Una vez más, el tiempo corrió más que mi inspiración y me hallo ante la fecha límite de entrega de este artículo a la redacción sin más armas que la premura y el desasosiego de última hora. Pero uno siempre es fruto de los aciertos y de los errores que comete. Y con los mimbres que se tienen en cada momento, uno tiene que lidiar el toro que le toca.
Lo cierto es que ando de un tiempo a esta parte con la agradable sensación de los que pueden proclamar aquello de: «sosegada ya la ira…».
No es asunto menor lo anterior. La vida, con cierto control en lo emocional, no dejando que ni el enamoriscamiento o la súbita sed de venganza desnorten nuestro caminar diario, se torna, cuanto menos, más llevadera.
Escribo estas líneas con un cambio de tiempo que nos ha pillado a todos descolocados, con el alma aún en el eterno verano que creíamos inmortal y la piel desacostumbrada al frescor otoñal y a la bucólica caída de las hojas sobre las aceras. Se avecinan días en las que acecha la melancolía tras los atardeceres sombríos de noviembre. Y a mí, siempre me da por estas fechas el secreto afán de improvisar el hogar en cada esquina del mundo.
Aprovechar lo efímero, lo que de fugaz tiene el mundo, lo que acontece, como si fuera un gurú, un maestro del que extraer la enseñanza necesaria para continuar adelante a pesar de todo. Redimirse a través de la sabiduría del instante, del presente. Ser, aquí y ahora, nada más.
Llovizna y trae el aire nubes de gris intenso. Pasear por esta ciudad cuando todo te invita a tomar un café al resguardo de los rigores del clima tiene algo de filosofía zen. Y no debo de ser el único que anda en estos menesteres metafíscos porque decenas de personas caminan sobre el antiguo paredón contemplando el mar y la libertad que nos obsequia, como si aguantar el chaparrón fuera cosa normal por estos lares.

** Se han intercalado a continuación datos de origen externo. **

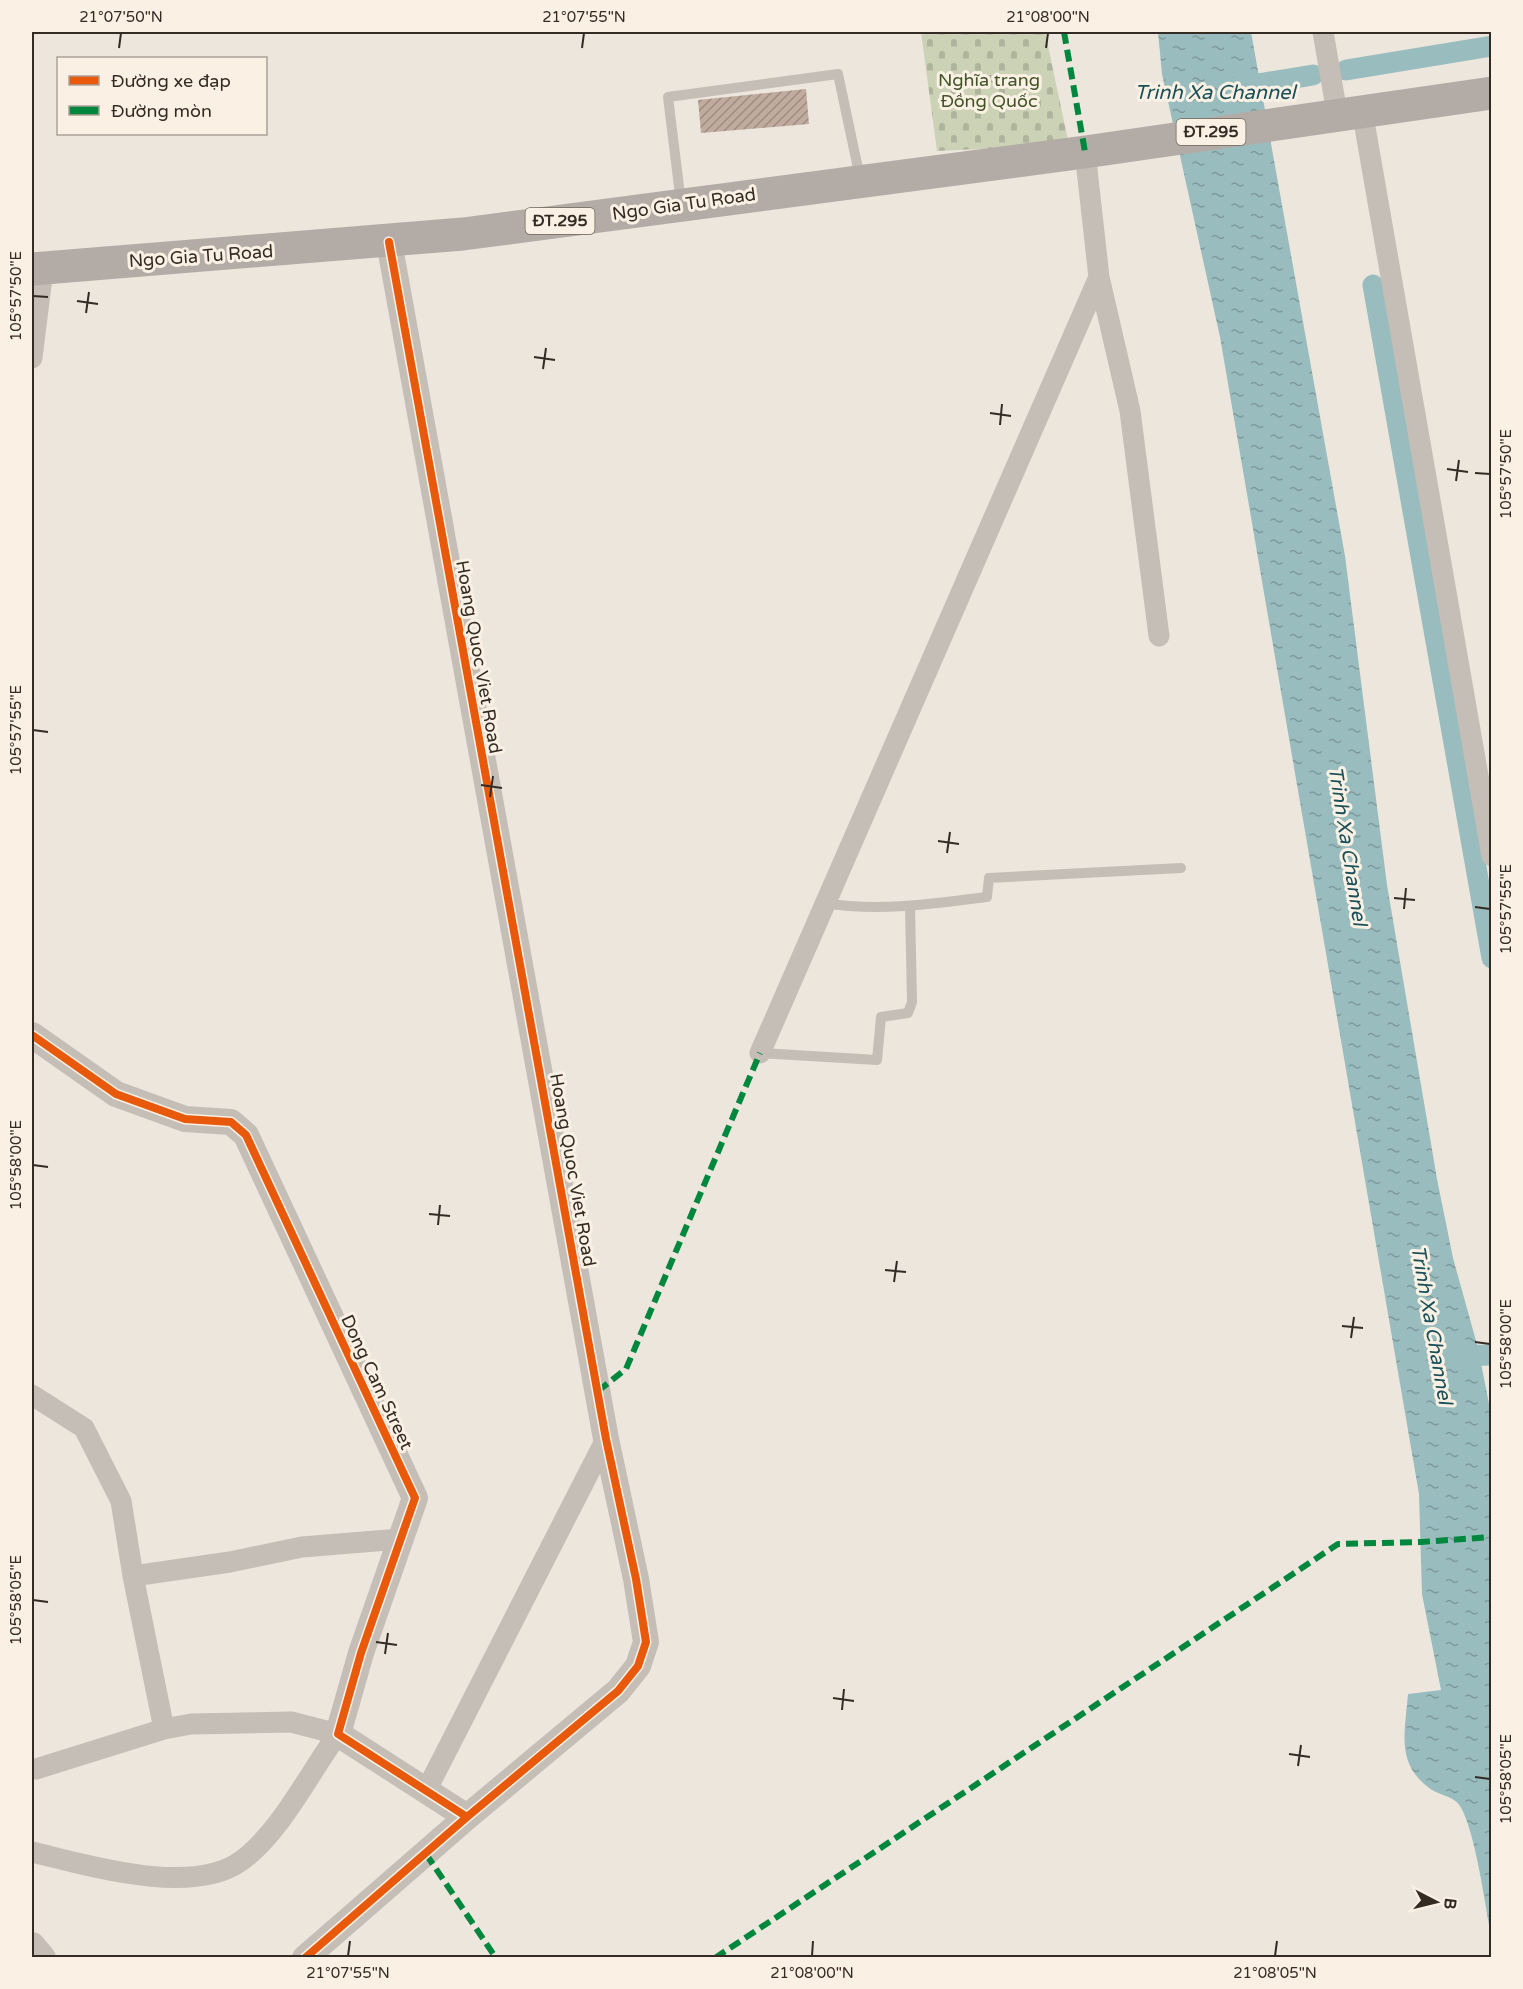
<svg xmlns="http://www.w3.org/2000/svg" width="1523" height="1989" font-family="'Varela Round',sans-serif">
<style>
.cemetery{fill:url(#cemetery-stones)}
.water{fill:url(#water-ripples)}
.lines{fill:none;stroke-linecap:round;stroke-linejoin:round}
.canal{stroke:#99bcbe;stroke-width:21}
.building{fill:url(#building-hatch)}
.service{stroke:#c4beb7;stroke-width:10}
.minor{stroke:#c4beb7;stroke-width:21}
.tertiary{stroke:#c4beb7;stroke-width:26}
.primary{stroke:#b3aca6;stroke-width:33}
.quiet{stroke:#00873e;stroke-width:6;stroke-dasharray:12 6;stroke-linecap:butt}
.cycleway-casing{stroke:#faf1e4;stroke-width:11}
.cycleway{stroke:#e8590c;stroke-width:8}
.ticks{fill:none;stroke:#352b25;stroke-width:2}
.labels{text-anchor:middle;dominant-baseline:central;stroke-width:6;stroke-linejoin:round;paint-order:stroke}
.shield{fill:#faf1e4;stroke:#70665e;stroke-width:1.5}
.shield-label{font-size:16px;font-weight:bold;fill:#352b25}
.park-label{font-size:18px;fill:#415428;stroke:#faf1e4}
.street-label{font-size:18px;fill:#352b25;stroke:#faf1e4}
.water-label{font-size:20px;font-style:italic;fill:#194f58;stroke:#faf1e4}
.neatline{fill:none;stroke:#352b25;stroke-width:2}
.ticks-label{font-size:15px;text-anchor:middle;fill:#352b25}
</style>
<defs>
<pattern id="cemetery-stones" width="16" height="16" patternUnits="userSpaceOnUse" patternTransform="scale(1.5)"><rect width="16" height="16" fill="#cbd2b6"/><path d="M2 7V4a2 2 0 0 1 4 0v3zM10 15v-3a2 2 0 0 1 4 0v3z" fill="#afb49c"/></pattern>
<pattern id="water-ripples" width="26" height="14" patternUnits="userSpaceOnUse" patternTransform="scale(1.5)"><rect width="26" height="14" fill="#99bcbe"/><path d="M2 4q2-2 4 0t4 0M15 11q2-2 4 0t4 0" fill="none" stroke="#7e999a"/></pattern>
<pattern id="building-hatch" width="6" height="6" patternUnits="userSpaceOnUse" patternTransform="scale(1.5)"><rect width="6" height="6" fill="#c1ab9e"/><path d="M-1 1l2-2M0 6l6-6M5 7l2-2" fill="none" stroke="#9e8b81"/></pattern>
</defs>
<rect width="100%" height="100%" fill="#ece6dd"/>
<path class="cemetery" d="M 921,32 L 1045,32 L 1069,145 L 937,151 Z"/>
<path class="water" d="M 1158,32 L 1251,32 L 1345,556 L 1387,885 L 1437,1179 L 1453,1258 L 1478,1348 L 1491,1414 L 1491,1936 C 1485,1904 1475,1830 1460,1806 C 1455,1797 1440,1795 1432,1790 C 1395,1765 1405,1733 1408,1694 L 1441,1690 L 1422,1594 L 1419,1494 L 1220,337 L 1162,74 Z"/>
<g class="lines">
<path class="canal" d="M 1346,70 L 1492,46
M 1234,88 L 1313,75
M 1373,285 L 1492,958
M 1453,1356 L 1492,1355"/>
</g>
<path class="building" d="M 806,89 L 809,124 L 701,133 L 698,100 Z"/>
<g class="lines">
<path class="service" d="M 681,203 L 668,97 L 838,74 L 860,178
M 824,903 C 878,912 932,904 987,897 L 989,878 L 1181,868
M 760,1053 L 877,1060 L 881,1017 L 908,1013 L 912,1002 L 910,906"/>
<path class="minor" d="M 1323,32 L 1337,113
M 1362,110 L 1492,856
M 1099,277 L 1130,411 L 1159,636
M 32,358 L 43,269
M 760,1053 L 1099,277 L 1085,152
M 32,1395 L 84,1428 L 121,1501 L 133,1576 L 164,1729
M 133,1576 L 230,1562 L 302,1547 L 400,1539
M 426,1791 L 606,1439
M 32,1852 C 87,1865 191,1897 241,1861 C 281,1832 309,1773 338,1734 L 291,1722 L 191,1724 L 164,1729 L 36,1769"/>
<path class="tertiary" d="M 32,1035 L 116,1094 L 185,1119 L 231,1122 L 246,1135 L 415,1498 L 361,1653 L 338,1734 L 467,1817
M 32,1945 L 43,1958
M 305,1958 L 467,1817 L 618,1691 L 638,1666 L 646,1642 L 636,1579 L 606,1439 L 389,242"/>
<path class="primary" d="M 32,269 L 463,234 L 1085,152 L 1492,93"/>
<path class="quiet" d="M 1064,32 L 1085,152
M 598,1391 L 626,1369 L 760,1053
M 426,1854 L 496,1958
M 715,1958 L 1338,1544 L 1421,1542 L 1492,1537"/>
<defs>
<path id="cycleway" d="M 32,1035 L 116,1094 L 185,1119 L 231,1122 L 246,1135 L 415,1498 L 361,1653 L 338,1734 L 467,1817
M 305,1958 L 467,1817 L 618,1691 L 638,1666 L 646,1642 L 636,1579 L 606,1439 L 389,242"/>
</defs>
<use href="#cycleway" class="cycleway-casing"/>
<use href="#cycleway" class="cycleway"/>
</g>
<path class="ticks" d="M 119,48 L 121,33M 582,48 L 584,33M 1046,48 L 1048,33M 33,296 L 48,297M 77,301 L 98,304M 86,313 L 89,292M 534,357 L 555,360M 543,369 L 546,348M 990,413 L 1011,416M 1000,425 L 1002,404M 1447,469 L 1468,472M 1475,473 L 1490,474M 1456,481 L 1459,460M 33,730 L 48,732M 481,785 L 502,788M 490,797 L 493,776M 938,841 L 959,844M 947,853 L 950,832M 1394,898 L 1415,900M 1475,907 L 1490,909M 1404,909 L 1406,888M 33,1165 L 48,1167M 429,1214 L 450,1216M 438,1225 L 440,1205M 885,1270 L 906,1272M 894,1282 L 897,1261M 1342,1326 L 1363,1328M 1351,1338 L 1354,1317M 1475,1342 L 1490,1344M 33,1600 L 48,1602M 376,1642 L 397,1645M 385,1654 L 388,1633M 833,1698 L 854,1701M 842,1710 L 844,1689M 1289,1754 L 1310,1757M 1298,1766 L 1301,1745M 1475,1777 L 1490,1779M 348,1956 L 350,1941M 812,1956 L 813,1941M 1275,1956 L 1277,1941"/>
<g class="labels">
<g class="shield">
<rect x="1176.5" y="119" width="69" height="26" rx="4.5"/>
<rect x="525.5" y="208" width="69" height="26" rx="4.5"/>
</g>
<g class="shield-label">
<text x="1211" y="132">ĐT.295</text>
<text x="560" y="221">ĐT.295</text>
</g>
<g class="park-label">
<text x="989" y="80">Nghĩa trang<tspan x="989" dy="21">Đồng Quốc</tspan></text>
</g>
<g class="street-label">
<text transform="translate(684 204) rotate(-8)">Ngo Gia Tu Road</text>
<text transform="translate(201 256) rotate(-4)">Ngo Gia Tu Road</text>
<text transform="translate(479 657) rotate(80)">Hoang Quoc Viet Road</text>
<text transform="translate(573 1170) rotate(80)">Hoang Quoc Viet Road</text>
<text transform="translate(377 1382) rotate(65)">Dong Cam Street</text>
</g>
<g class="water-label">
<text x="1215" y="93">Trinh Xa Channel</text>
<text transform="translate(1347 846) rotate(81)">Trinh Xa Channel</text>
<text transform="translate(1431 1325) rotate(80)">Trinh Xa Channel</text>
</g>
</g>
<rect width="1523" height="1989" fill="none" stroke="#faf1e4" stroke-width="66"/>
<rect x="57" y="57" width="210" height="78" fill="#faf1e4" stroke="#aba298" stroke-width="1.5"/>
<rect x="69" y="76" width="30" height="9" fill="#e8590c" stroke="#aba298" stroke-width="1.5"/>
<text x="111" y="87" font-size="18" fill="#352b25">Đường xe đạp</text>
<rect x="69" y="106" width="30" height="9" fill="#00873e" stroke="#aba298" stroke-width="1.5"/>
<text x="111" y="117" font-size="18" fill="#352b25">Đường mòn</text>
<g transform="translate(1436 1902) rotate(97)" stroke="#faf1e4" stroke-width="4.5" paint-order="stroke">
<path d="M0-4.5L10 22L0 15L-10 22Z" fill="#352b25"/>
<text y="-9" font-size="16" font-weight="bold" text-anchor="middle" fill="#352b25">B</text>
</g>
<rect x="33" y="33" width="1457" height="1923" class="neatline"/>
<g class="ticks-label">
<text x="121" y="22">21°07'50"N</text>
<text x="584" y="22">21°07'55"N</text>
<text x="1048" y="22">21°08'00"N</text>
<text transform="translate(16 296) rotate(-90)" y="5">105°57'50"E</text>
<text transform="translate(1506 474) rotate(-90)" y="5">105°57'50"E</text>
<text transform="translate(16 730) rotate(-90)" y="5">105°57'55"E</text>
<text transform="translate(1506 909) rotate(-90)" y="5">105°57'55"E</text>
<text transform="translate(16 1165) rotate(-90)" y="5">105°58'00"E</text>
<text transform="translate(1506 1344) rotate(-90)" y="5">105°58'00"E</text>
<text transform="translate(16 1600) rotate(-90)" y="5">105°58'05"E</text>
<text transform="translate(1506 1779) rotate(-90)" y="5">105°58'05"E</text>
<text x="348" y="1978">21°07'55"N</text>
<text x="812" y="1978">21°08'00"N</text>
<text x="1275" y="1978">21°08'05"N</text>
</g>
</svg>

La tentación cabalga por todas partes, todo tiene un aire de panteón griego en las entretelas, como si en cualquier momento fueran a surgir de entre las rocas y el faro los dioses mitológicos para jugar con el común de los mortales. Pero ni dioses ni gaitas. Sólo la lluvia nos acompaña. Y en esto me detengo. Y no sé por qué me viene al corazón la nostalgia anticipada de lo que amamos sin haberlo vivido. Este tener preso a las ideas y a la manera a la que cada uno le da forma y siente esas ideas. Tal vez todo se reduzca a escribir, a vivir en la más absoluta libertad, en esta sensación del que camina bajo la lluvia porque se le antoja, porque ha descubierto, permítanme el desvarío, que el respirar bajo este aguacero medio invernizo es como volver al útero del que nacemos.
Y volvió a salir el sol como un aristócrata del caribe, empeñado en ponerle música a la realidad, alejado de todo rastro de melancolía. Suena «We’re a happy family» de Los Ramones.